Cancer drug shortages in the United States are putting lives at risk, especially when treatments require regular dosages over extended periods of time. Alice Park of Time Magazine writes:
In late February, when Divers called the hospital to confirm Alyssa’s upcoming chemotherapy treatment, the nurse informed her that there was a drug shortage. The hospital couldn’t be sure that there would be enough methotrexate — the cornerstone of therapy for some childhood cancers, including leukemia and osteosarcoma — to treat Alyssa, now 10. Divers was told she might have to reschedule the session; the hospital would let her know. “It made me sick to my stomach to hear that,” says Divers, a former chaplain from Palmyra, Va. “Alyssa was in treatment for over a year already, and the last thing you want to do is add unnecessary delays in treatment, which gives the cancer a chance to catch up.” Divers explains that her daughter’s cancer doubles in tumor load every 34 days, “so you need to hit it again and again to eradicate it.” (See article)

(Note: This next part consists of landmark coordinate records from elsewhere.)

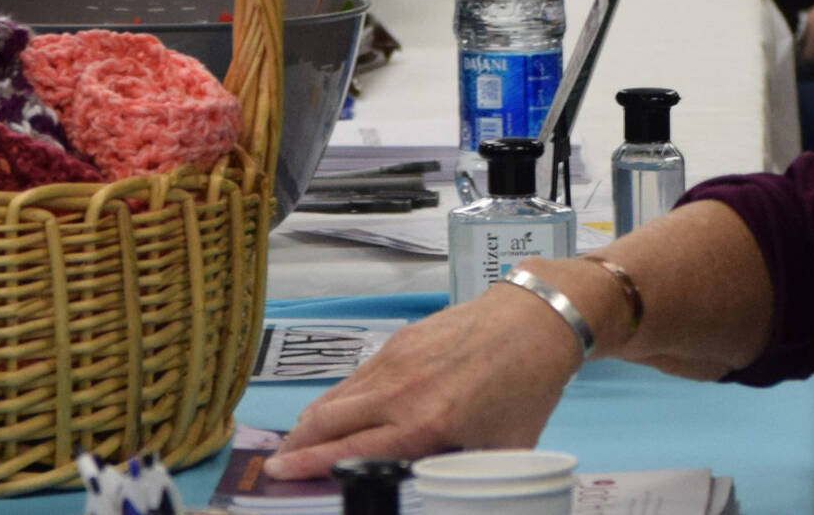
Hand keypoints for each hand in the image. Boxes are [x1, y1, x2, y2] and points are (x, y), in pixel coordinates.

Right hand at [266, 285, 583, 478]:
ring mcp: (397, 360)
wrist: (535, 319)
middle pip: (328, 421)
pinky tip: (335, 409)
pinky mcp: (400, 339)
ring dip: (312, 421)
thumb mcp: (505, 448)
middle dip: (297, 446)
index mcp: (427, 423)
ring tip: (297, 442)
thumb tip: (443, 494)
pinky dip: (337, 396)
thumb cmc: (525, 387)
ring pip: (337, 395)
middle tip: (277, 465)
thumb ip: (467, 474)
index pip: (352, 451)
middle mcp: (402, 391)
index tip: (280, 475)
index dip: (310, 465)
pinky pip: (357, 375)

And this is just one of the many cases. But what is causing these shortages? Although this is not the whole story (since the big picture is a bit more complicated, including procedural issues with FDA inspections), a substantial portion of the problem is caused by the economics of drug supply. One thread of the economic story goes something like this: in order to make chemotherapy treatments easier for patients, doctors began offering infusions in their offices rather than in hospitals. The 2005 reimbursement scheme, however, allowed doctors to be reimbursed at a 6% profit. The problem was that the reimbursement price lagged behind the market prices by six months, which made the reimbursements lower than what the doctors paid for the drug, essentially pushing some physicians to prescribe pricier brand name drugs. This, in turn, amounted in lower orders of generic drugs, which further shrank the market.

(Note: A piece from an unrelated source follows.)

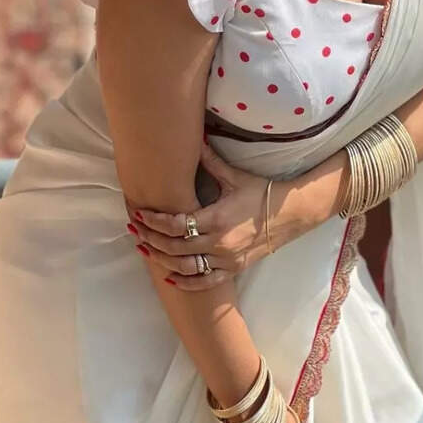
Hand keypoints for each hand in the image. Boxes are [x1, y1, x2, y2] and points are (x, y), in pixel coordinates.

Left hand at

“In order to gain market share, companies underbid the market to get the business, and it’s a race to the bottom,” says Dr. Len Lichtenfeld, deputy chief medical officer for the American Cancer Society. “Whoever is the last company standing can’t charge enough to make a profit on the drug and to make needed investments to keep making the drug.” That’s what may have happened with the methotrexate that Alyssa Divers depends on. (See article)
To add to this incredible situation, once the drug shortages were publicized, doctors started receiving offers from distributors, with stockpiled stashes of the harder to get drugs, who were very happy to sell the medicines, charging “$800 to $900 per gram for a medication that normally costs $16” (see article).

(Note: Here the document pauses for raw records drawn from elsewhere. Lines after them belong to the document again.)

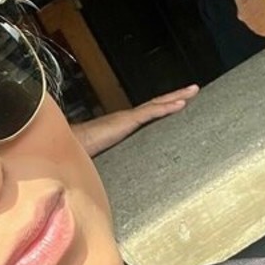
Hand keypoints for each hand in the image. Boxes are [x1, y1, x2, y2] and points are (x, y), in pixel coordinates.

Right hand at [71, 85, 199, 155]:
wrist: (71, 147)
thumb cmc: (83, 153)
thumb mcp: (108, 156)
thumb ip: (119, 160)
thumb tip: (125, 176)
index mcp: (125, 124)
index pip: (149, 113)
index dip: (165, 107)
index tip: (180, 102)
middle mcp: (128, 117)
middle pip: (157, 104)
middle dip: (176, 96)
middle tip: (194, 89)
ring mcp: (128, 118)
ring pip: (157, 104)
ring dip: (177, 96)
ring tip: (193, 91)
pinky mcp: (127, 121)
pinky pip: (151, 112)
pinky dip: (167, 107)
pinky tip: (181, 103)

I guess that one way to respond to this is to blame the government for its untimely reimbursement policy, which certainly makes me wonder (why is there a six month lag in the first place?). What really puts a bad taste in my mouth, however, is how intimately the production of pharmaceuticals is linked to the administration of treatments that use certain drugs. When a profession views itself as essentially helping humankind by caring for human well being and health and when the societal respect is accorded to this profession for such reasons, it is more than disheartening to find out how closely some such professionals can resemble mere pedlars of life when viewed in light of their business connections to pharmaceutical companies (which seem to have no moral qualms about charging 56 times the market worth of a life-saving medicine).